From the listing below, copy every line with the word "wang".
◇ ◇ ◇ ◇ ◇
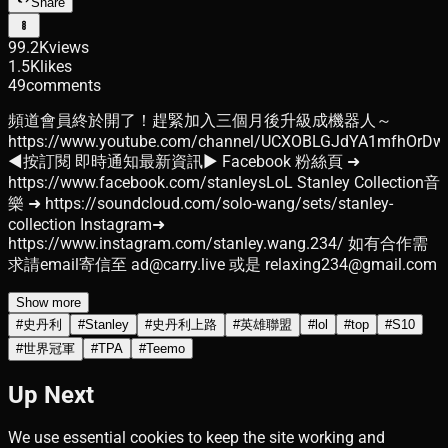
Share
99.2K
views
1.5K
likes
49
comments
頻道會員終於開了！趕緊加入三個月後升級成機器人～
https://www.youtube.com/channel/UCXOBLGJdYA1mfhOrDw
◄按訂閱 即時通知最新資訊► Facebook 粉絲頁 ➜
https://www.facebook.com/stanleysLoL Stanley Collection音
樂 ➜ https://soundcloud.com/solo-wang/sets/stanley-
collection Instagram➜
https://www.instagram.com/stanley.wang.234/ 如有合作需
求請email寄信至 ad@carry.live 或是 relaxing234@gmail.com
Show more
#
史丹利
#
Stanley
#
史丹利上路
#
英雄聯盟
#
lol
#
top
#
S10
#
世界冠軍
#
TPA
#
Teemo
Up Next
We use essential cookies to keep the site working and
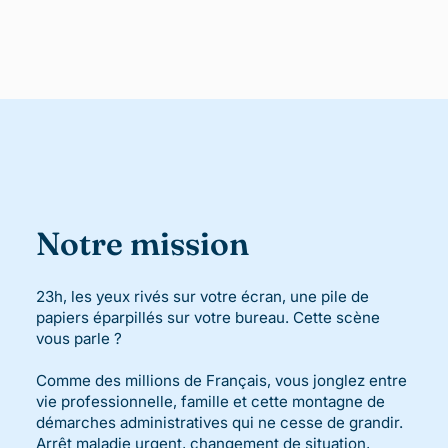
Notre mission
23h, les yeux rivés sur votre écran, une pile de
papiers éparpillés sur votre bureau. Cette scène
vous parle ?
Comme des millions de Français, vous jonglez entre
vie professionnelle, famille et cette montagne de
démarches administratives qui ne cesse de grandir.
Arrêt maladie urgent, changement de situation,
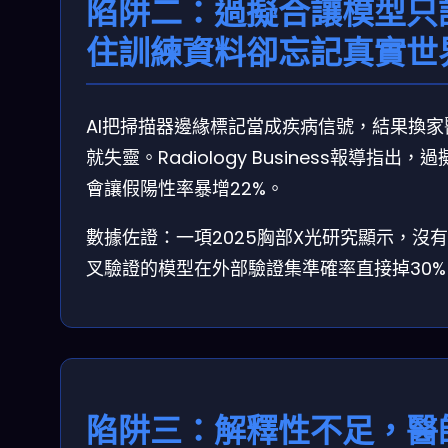
陷阱二：過擬合讓模型只
住訓練資料卻忘記真實世
AI把掃描器邊緣標記當成疾病信號，結果換家
就失靈。Radiology Business報導指出，
會讓假陽性率暴增22%。
數據佐證：一項2025胸部X光研究顯示，沒
叉驗證的模型在外部驗證集準確率直接掉30%
陷阱三：解釋性不足，醫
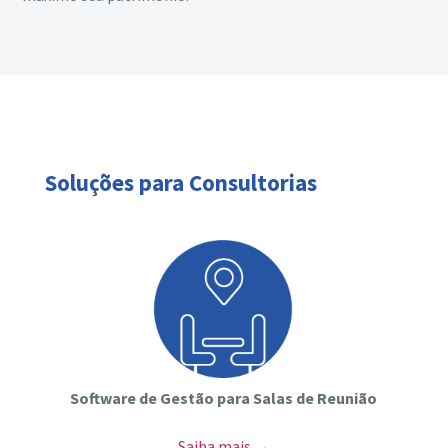
Soluções para Consultorias
Software de Gestão para Salas de Reunião
Saiba mais →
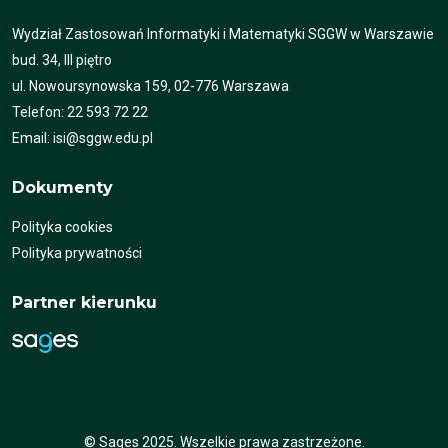
Wydział Zastosowań Informatyki i Matematyki SGGW w Warszawie
bud. 34, III piętro
ul. Nowoursynowska 159, 02-776 Warszawa
Telefon: 22 593 72 22
Email: isi@sggw.edu.pl
Dokumenty
Polityka cookies
Polityka prywatności
Partner kierunku
© Sages 2025. Wszelkie prawa zastrzeżone.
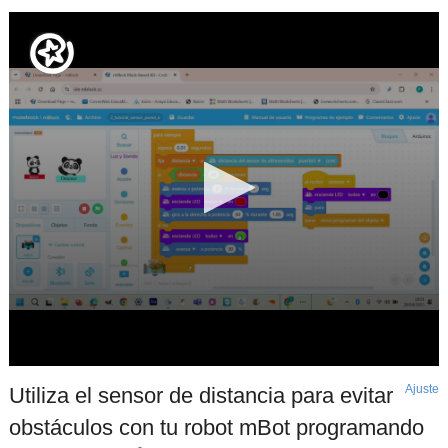
Ajuste
d
Utiliza el sensor de distancia para evitar
p
obstáculos con tu robot mBot programando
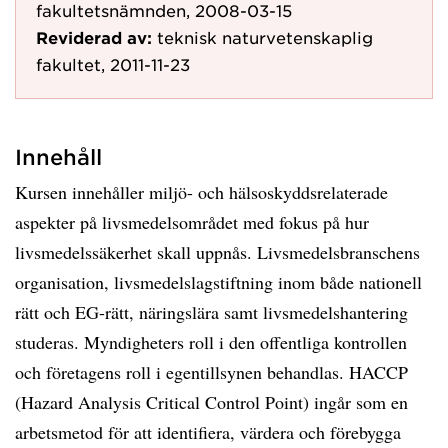
fakultetsnämnden, 2008-03-15
Reviderad av:
teknisk naturvetenskaplig
fakultet, 2011-11-23
Innehåll
Kursen innehåller miljö- och hälsoskyddsrelaterade
aspekter på livsmedelsområdet med fokus på hur
livsmedelssäkerhet skall uppnås. Livsmedelsbranschens
organisation, livsmedelslagstiftning inom både nationell
rätt och EG-rätt, näringslära samt livsmedelshantering
studeras. Myndigheters roll i den offentliga kontrollen
och företagens roll i egentillsynen behandlas. HACCP
(Hazard Analysis Critical Control Point) ingår som en
arbetsmetod för att identifiera, värdera och förebygga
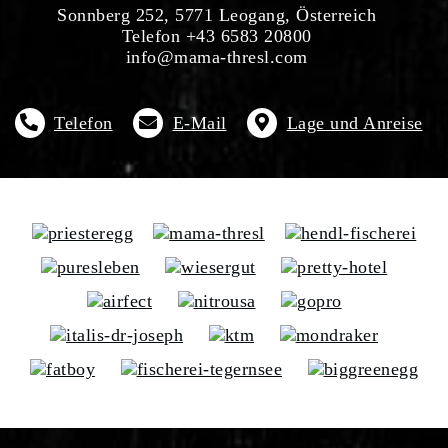
Sonnberg 252, 5771 Leogang, Österreich
Telefon +43 6583 20800
info@mama-thresl.com
Telefon
E-Mail
Lage und Anreise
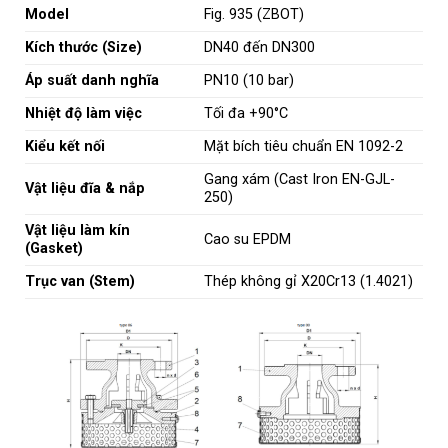
Model
Fig. 935 (ZBOT)
Kích thước (Size)
DN40 đến DN300
Áp suất danh nghĩa
PN10 (10 bar)
Nhiệt độ làm việc
Tối đa +90°C
Kiểu kết nối
Mặt bích tiêu chuẩn EN 1092-2
Gang xám (Cast Iron EN-GJL-
Vật liệu đĩa & nắp
250)
Vật liệu làm kín
Cao su EPDM
(Gasket)
Trục van (Stem)
Thép không gỉ X20Cr13 (1.4021)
◇ ◇ ◇ ◇ ◇
#### [RESULT]
樂 ➜ https://soundcloud.com/solo-wang/sets/stanley-
https://www.instagram.com/stanley.wang.234/ 如有合作需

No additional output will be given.